Matt drove it outside of town to live in the woods by a lake. It can make an honest living there without murdering anyone's pets.

So, here are our new babies:

I was a little surprised that Will deliberately chose only eight chicks this time. She loved her thirteen, but she also learns from experience, and it didn't take long to see that these eight chicks are much easier to care for than our thirteen were.

The chicks aren't really old enough to pose for their formal portraits yet--if you look closely, you can still see the egg tooth on some of their beaks!--but here are a few pics of them. I still think that the kids look sad in these photos, but not as sad as they'd be, I think, with empty hands not cradling feathery little puffs of fluff:

  






And yes, fine, I'm totally smitten, too, especially with this one. I named her Hedwig:

It's selfish of me, but I'm willing to admit that I don't want the kids to learn these lessons. I don't want to have to see their faces break when they're told that a loved one has died. I want them to live charmed lives, never feeling loss nor grief, never having to mourn.

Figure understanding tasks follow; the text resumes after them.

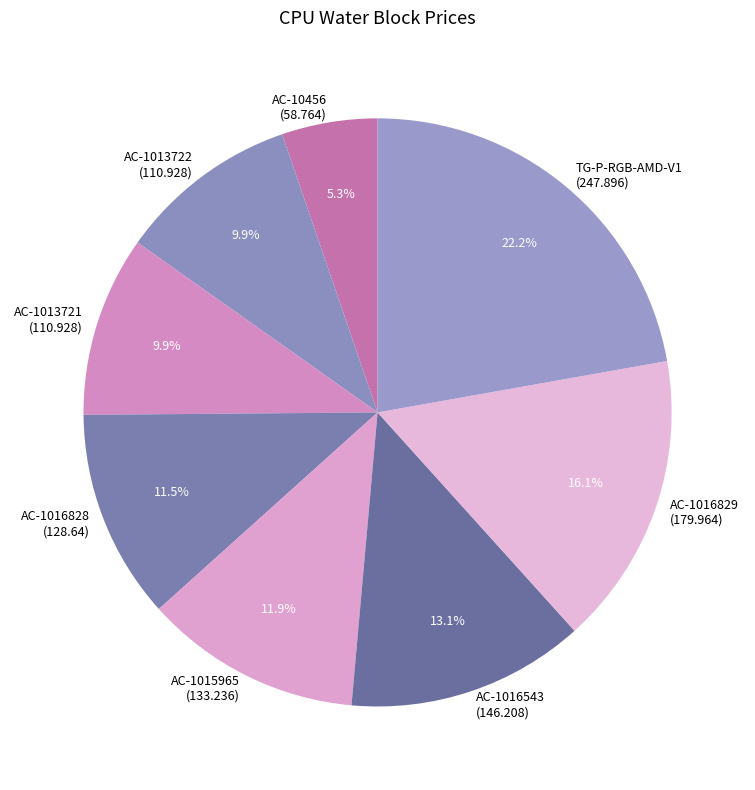

Which has a higher value, AC-1016543 (146.208) or AC-1015965 (133.236)?

AC-1016543 (146.208)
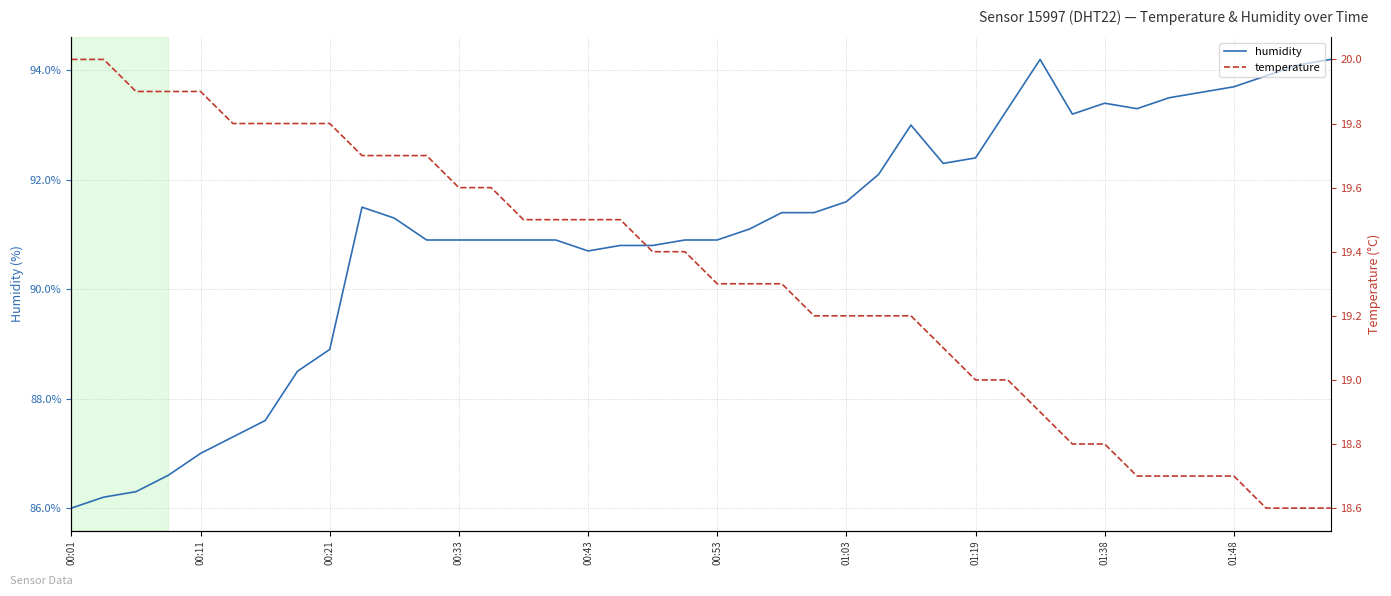

Is it true that humidity equals 87.0 at 00:11?

True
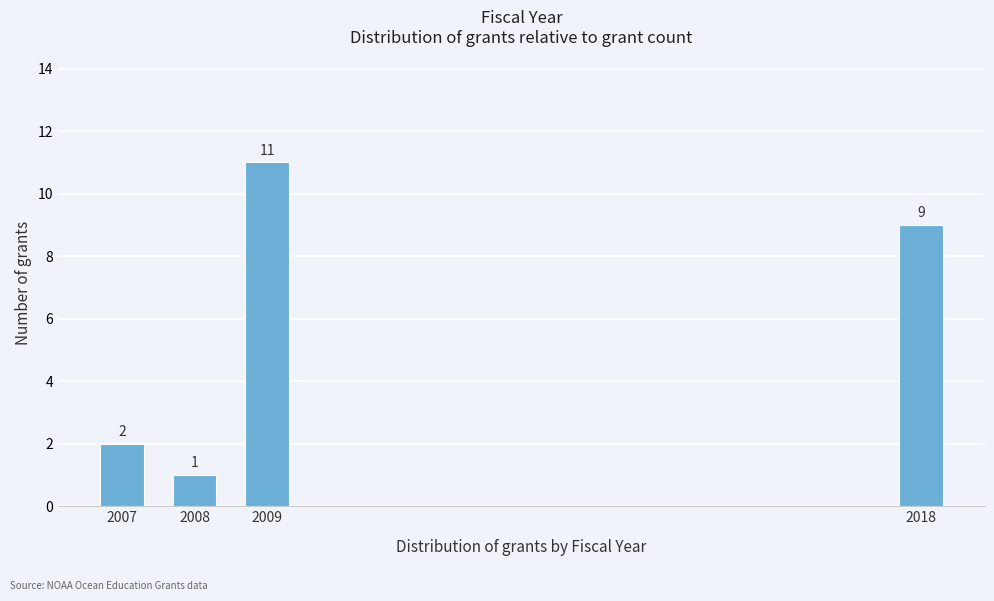

Reading left to right, list all the values displayed in this chart.

2007=2	2008=1	2009=11	2018=9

But what would be the point of that? Never let them have chicks, because they might die? Never go visit far-flung family, because the children will miss them when we leave? It's too late for that, anyway, so let's just let this lesson be enough for now. Let's just let this flock of chicks grow up safe and healthy, doted on and loved by their girls. Let's let them be just as sweet and gentle and funny as the original thirteen were, let them learn tricks that are just as cute, let them love the kids just as much, follow them around just as faithfully, trust them to keep them safe and never have that trust betrayed.

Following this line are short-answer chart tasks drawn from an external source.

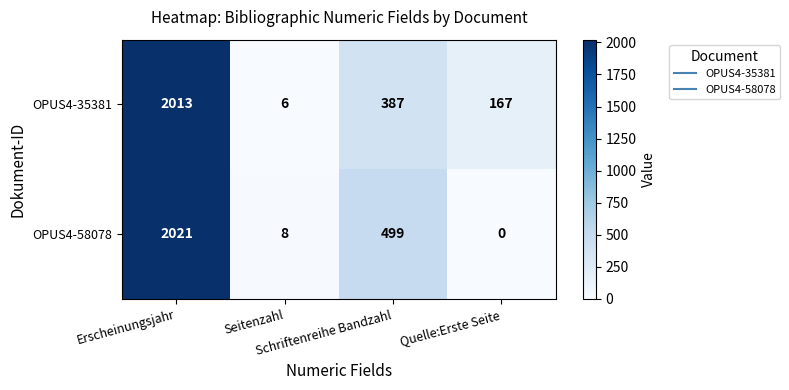

What is the minimum value for OPUS4-35381?

6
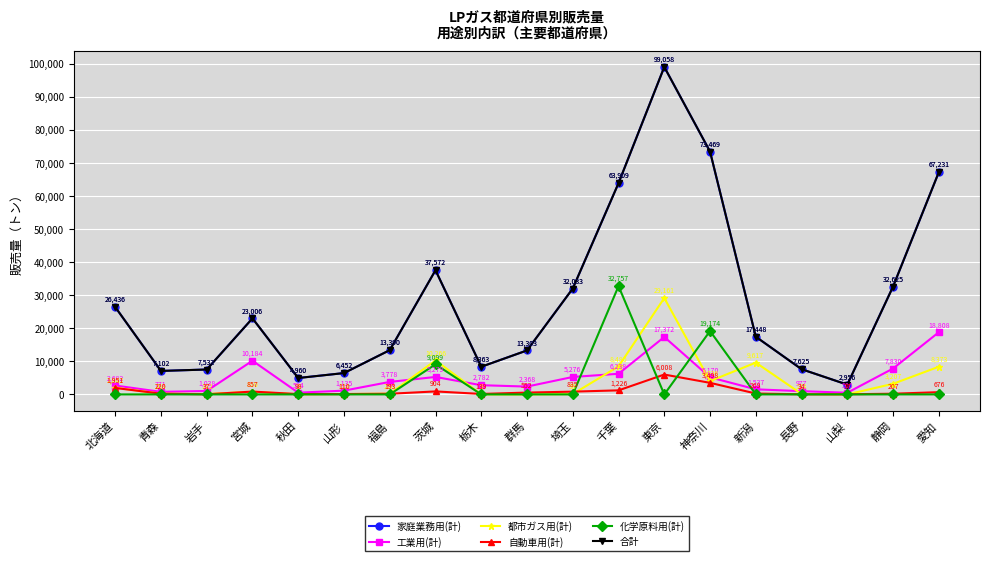

Is this an area chart (filled region under the line)?

No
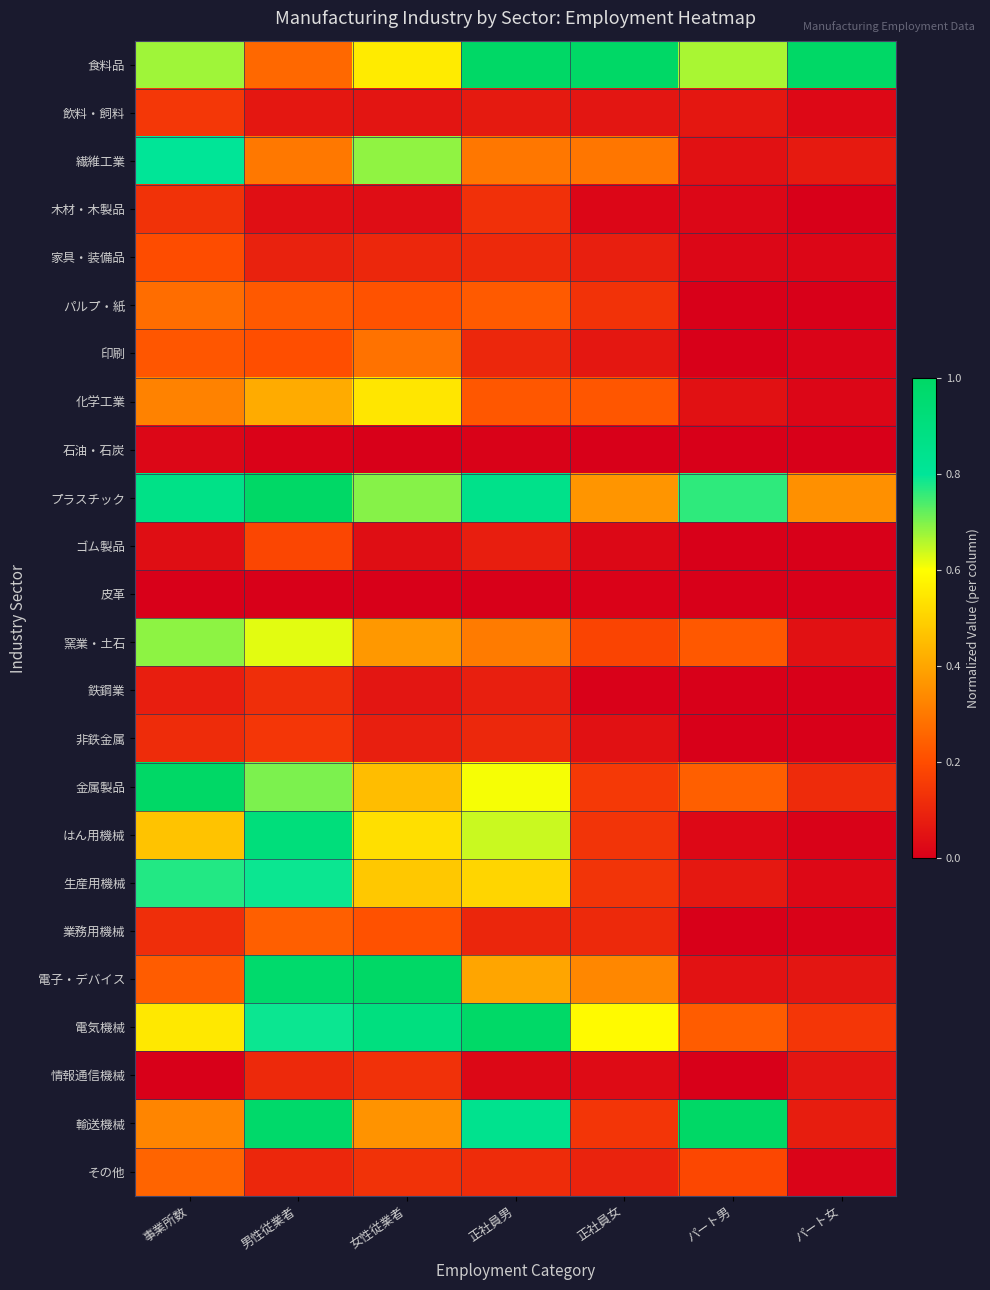

Which series has the largest total across all categories?

食料品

We'll have another lesson sometime, I know, but let's take a break from these types of lessons for a good long while yet. Let's let these tender hearts heal and grow a little sturdier first.

3 comments:

Tina said...

Oh, Julie. My heart is breaking for your girls. It really does suck that we can't raise our kids in a bubble, away from all the tragedy and heartbreak. I'm glad you guys were able to get a few new fluffies to help heal the girls hearts, and I can't help but think that all the photos you have of the 13 will help ease their hearts as well.

And you hubby is an amazing man and father for doing all that he did for you and the girls.

julie said...

Seriously, Matt was such a hero, and he took it so hard. Terrible to know that even though it's not your fault at all, you were the one on duty when something bad happened to your kids, you know?

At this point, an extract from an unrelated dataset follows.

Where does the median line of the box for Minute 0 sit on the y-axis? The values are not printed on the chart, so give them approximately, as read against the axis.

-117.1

I'm thinking of making stuffed chicks to commemorate them. And yes, I need to print out those photos for the kids!

Tina said...

Oh, fluffy stuffies! That would be so awesome.

We just found out that the local canvas painting place (where a large group of people all paint the same picture) offers a "Paint Your Pet" class. You send them a photo and they print it out on the canvas and then help you paint it. I think something like that would be pretty cool also. I'm tempted to do one of our first dog and Emma plans to paint our Bailey.